Subash Chandra: Yes. Sorry, Nick. To clarify, I was wondering about industry level activity. And yes. And if you think that industry Haynesville production will kind of mirror what you’re experiencing. And if truly that DUC count is a fraction of what’s publicly stated if maybe some of the views that Haynesville will hold firm are overstated as well?

Nick Dell’Osso: Yes. We think that the Haynesville has reduced to an activity level now that is maintenance or below. And when we thought that DUC count, Josh walked through a really good analysis of how we think about the cadence of rig count and cycle times and what happens. And one of the things that has happened this year, of course, is with reduced rig activity but also reduced completions. You are seeing the cycle times of wells expand a bit, and that’s underlying all the moving numbers that he walked through of the ratio of rig running to wells in process, to wells that are truly waiting on completion, you can affect that in the short-term with adding additional completion crews. But the market for completions has been relatively tight.

You are starting to see some completion crews now go to the side lines and stay there. But the market for completions has been tight. So, I think the Haynesville is in a place now of activity levels that are at mains or maybe below maintenance. That has a lag effect.

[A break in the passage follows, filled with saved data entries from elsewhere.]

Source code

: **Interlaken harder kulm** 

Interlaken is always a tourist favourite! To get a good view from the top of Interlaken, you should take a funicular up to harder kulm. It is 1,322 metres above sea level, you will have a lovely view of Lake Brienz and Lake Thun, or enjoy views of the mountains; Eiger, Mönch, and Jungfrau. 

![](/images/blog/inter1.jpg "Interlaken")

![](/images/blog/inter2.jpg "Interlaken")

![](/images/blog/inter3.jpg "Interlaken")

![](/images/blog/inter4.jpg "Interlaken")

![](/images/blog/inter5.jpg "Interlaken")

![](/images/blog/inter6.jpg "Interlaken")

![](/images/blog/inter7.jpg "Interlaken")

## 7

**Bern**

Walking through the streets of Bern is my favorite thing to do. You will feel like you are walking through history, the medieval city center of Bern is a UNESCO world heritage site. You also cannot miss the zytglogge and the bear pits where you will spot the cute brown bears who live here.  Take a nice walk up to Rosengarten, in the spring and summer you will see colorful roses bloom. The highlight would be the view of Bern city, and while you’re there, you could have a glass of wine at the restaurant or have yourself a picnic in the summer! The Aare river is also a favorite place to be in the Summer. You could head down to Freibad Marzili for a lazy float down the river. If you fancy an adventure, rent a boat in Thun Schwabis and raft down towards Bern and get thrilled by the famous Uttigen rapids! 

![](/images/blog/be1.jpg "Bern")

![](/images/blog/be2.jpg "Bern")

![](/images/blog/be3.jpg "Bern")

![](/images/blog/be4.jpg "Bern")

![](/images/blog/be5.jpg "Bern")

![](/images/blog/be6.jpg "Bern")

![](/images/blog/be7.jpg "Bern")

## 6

So you’re going to still see production showing up from the activity of the last six to nine months for a bit. But we do think that the industry has made the right decisions around supply in the Haynesville, and we should wait for to show up.

Subash Chandra: Thanks so much.

Operator: And this concludes our question-and-answer session. I would like to turn the conference back over to Nick Dell’Osso for any closing remarks.

Nick Dell’Osso: Well, thank you all for the time this morning. We feel really good about where we sit in this year. It’s been a year of certainly reduced gas prices, but strong performance for our company. We are proud of that performance, proud of the way that we continue to return value to shareholders and really pleased with the setup we have for the future. Thanks again for your time, and we’re always available for questions offline after this call and look forward to seeing you guys out on the road. Thanks.

Operator: The conference has now concluded. Thank you for attending today’s presentation. You may now disconnect.